You Can't Believe Everything is a 1918 American silent drama film directed by Jack Conway and starring Gloria Swanson. It is not known whether the film currently survives, and it is likely to be a lost film.

==Plot==
As described in a film magazine, Jim Wheeler (Peil), believing himself hopelessly crippled, stifles his love for Patricia Reynolds (Swanson), the belle of society's favorite summer colony. A number of thoughtless flirtations have resulted in a few of the young men falling desperately in love with her. One of these attempts to force his love on her, but she leaps from his automobile. On the way back to the hotel she rescues Jim from drowning, the method he had chosen to end his life. She promises to keep his secret and, when accused of being in a roadhouse by the social leaders, she is unable to explain her whereabouts on the night in question. To protect her name, Haston Carson (Richardson) says that she was with him. In the meantime Jim has left with a medical specialist, to be cured or killed. He returns a well man just in time to save Patricia from social ostracism from her supposed indiscretions.

==Cast==
- Gloria Swanson as Patricia Reynolds
- Darrell Foss as Arthur Kirby
- Jack Richardson as Hasty Carson
- Edward Peil Sr. as Jim Wheeler
- George Hernandez as Henry Pettit
- Iris Ashton as Amy Powellson
- James R. Cope as Club Danforth
- Claire McDowell as Grace Dardley
- Grover Franke as Ferdinand Thatcher
- Kitty Bradbury as Mrs. Powellson
- Bliss Chevalier as Mrs. Morton Danforth

==Reception==
Like many American films of the time, You Can't Believe Everything was subject to cuts by city and state film censorship boards.

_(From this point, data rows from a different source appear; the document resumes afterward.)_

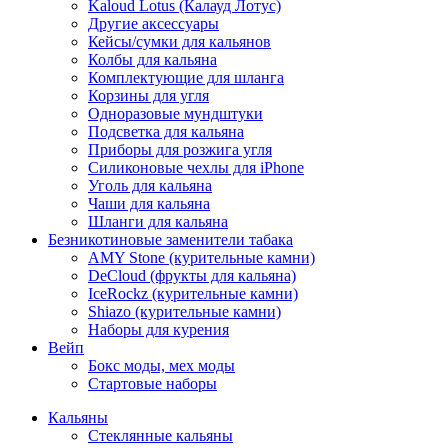
Kaloud Lotus (Калауд Лотус)
Другие аксессуары
Кейсы/сумки для кальянов
Колбы для кальяна
Комплектующие для шланга
Корзины для угля
Одноразовые мундштуки
Подсветка для кальяна
Приборы для розжига угля
Силиконовые чехлы для iPhone
Уголь для кальяна
Чаши для кальяна
Шланги для кальяна
Безникотиновые заменители табака
AMY Stone (курительные камни)
DeCloud (фрукты для кальяна)
IceRockz (курительные камни)
Shiazo (курительные камни)
Наборы для курения
Вейп
Бокс моды, мех моды
Стартовые наборы
Кальяны
Стеклянные кальяны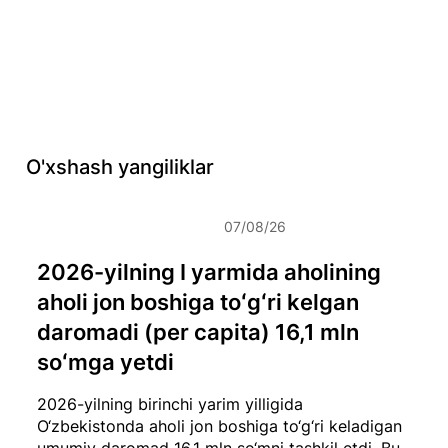
O'xshash yangiliklar
07/08/26
2026-yilning I yarmida aholining
aholi jon boshiga toʻgʻri kelgan
daromadi (per capita) 16,1 mln
soʻmga yetdi
2026-yilning birinchi yarim yilligida
O‘zbekistonda aholi jon boshiga to‘g‘ri keladigan
umumiy daromad 16,1 mln so‘mni tashkil etdi. Bu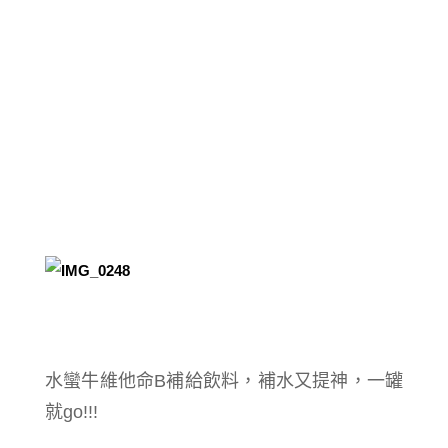
水蠻牛維他命B補給飲料，補水又提神，一罐
就go!!!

For example, the Chicago Board of Censors cut, in Reel 1, view of young woman in low-cut gown after emerging from the water, Reel 2, closeup of man looking at young woman in low-cut gown, first two scenes of Kirby and young woman talking together and she is in low-cut gown, Reel 3, young woman taking off wet undergarments before fire, Reel 4, two scenes of Hasty letting sail down, the three intertitles "We can't stay here all night", "Why not, aren't you comfortable", and "You're mine, Pat, all mine", and first struggle scene.